North Dakota Furtakers Educational Manual


GIF: Drawing of a Badger and its paw prints.


DISTRIBUTION: Found throughout North Dakota. Most abundant in the prairie regions.

HABITAT: Badgers prefer the open prairie, but are occasionally found in wooded areas. They seem to prefer grassland areas but are found on agricultural land as well. They are usually most abundant in an area which has a high population of ground squirrels and small rodents which form the major portion of their diet.

LIFE HISTORY: It is generally thought that badgers breed in the fall and have their young in May or early June following a period of delayed development. The number of young varies from one to seven with an average of four. The young badger apparently spend considerable time in the den (at least six weeks) and by the time they come out on their own, they are well on the way to being grown up. They stay with their parents until late summer and occasionally spend the winter with them.

The badger is a stocky, solid animal and very courageous. Most of them weigh between fourteen and twenty-six pounds.

Badgers are largely nocturnal, but it is not uncommon to see them out during the daytime. They go into partial hibernation in the winter when the ground is frozen and live off the fat they stored up during the fall months.

FOOD HABITS: Although badgers eat mice, insects, birds, eggs, rabbits, etc., their main source of food in North Dakota is the ground squirrels. The young badgers feed largely upon insects until they become adept at digging and catching larger prey species.


SUGGESTED TRAP SIZE: No. 3 double longspring or jump trap; No. 3 or No. 4 double underspring.

SUGGESTED BAITS: Meat that has become tainted but not spoiled, freshly killed ground squirrels, rabbits, etc.

SUGGESTED LURES: Fish oil, natural gland lures. Badgers are most often trapped at their dens. As they do a lot of digging, it is sometimes hard to locate their real den.

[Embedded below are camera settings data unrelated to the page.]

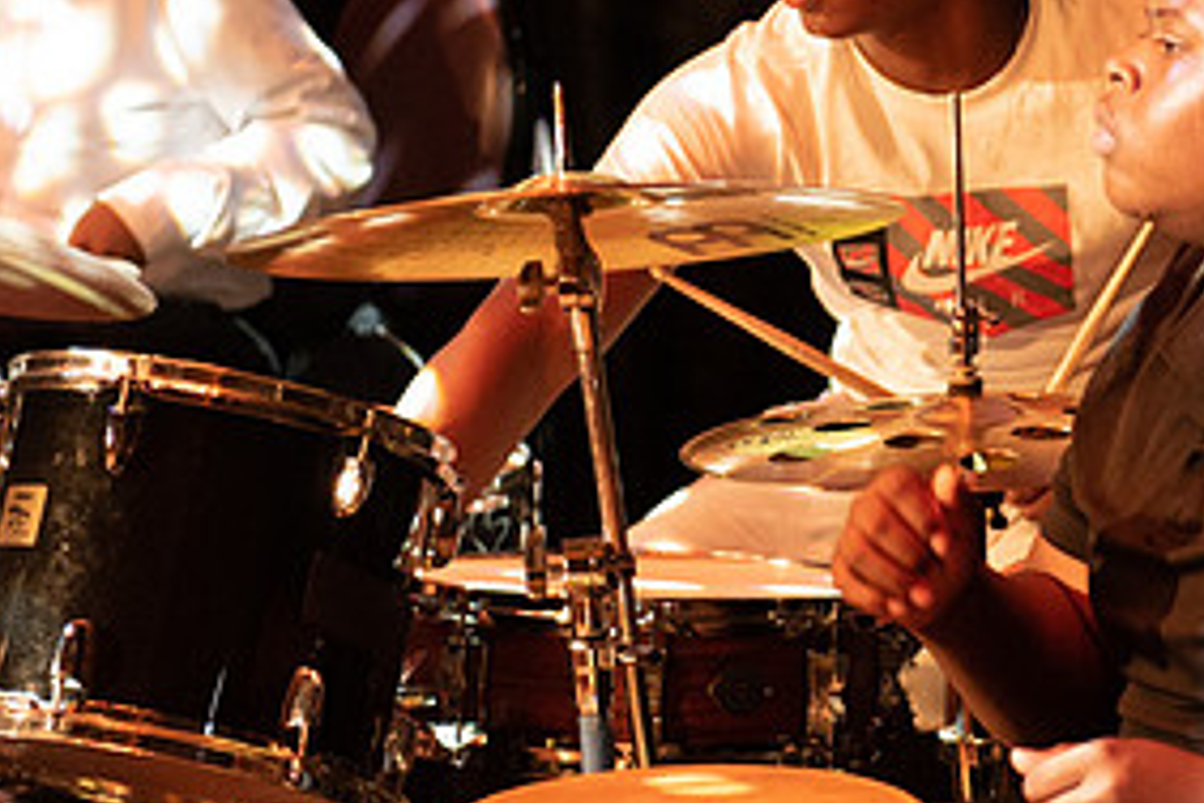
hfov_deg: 11.8
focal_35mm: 172
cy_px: 315
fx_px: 5752
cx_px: 1188
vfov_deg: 8.0
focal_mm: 70
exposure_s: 1/200
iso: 3200
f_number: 2.8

In the winter when badgers are prime, and the weather is cold, check the hole for fresh diggings. If the hole is filled from the inside, the badger is living in the hole. Depending on the weather it may take a week or more before the badger will come out of his hole in the winter.

Set your traps to either side of the den as the badger often slides down into the hole and will merely spring a trap set in the center. Conceal your traps with a layer of sifted earth and avoid leaving odors at the set.

When a badger has been digging a lot of holes in an area and you cannot locate its home den, a bait set will often catch it. Put a peace of tainted meat or freshly killed ground squirrel in one of the fresh-dug holes and conceal a trap in the dirt in front of the hole. Conceal the trap chain and stake under the dirt as well as the trap to avoid leaving odors at the set. It is wise to place a concealed trap at each side of the hole also, as you have no way of knowing from which direction the badger will come. Place a drop or two of badger gland lure above the hole to insure that the badger will investigate.

Stake your traps so that the trapped badger cannot get in the hole or you will have a hard time dragging him back out. A trapped badger is quite a fighter and the trap must be staked solidly. A badger in a trap can most easily be killed by shooting it in the head with a .22.

Badgers are often caught in dirt hole sets made for coyotes and foxes.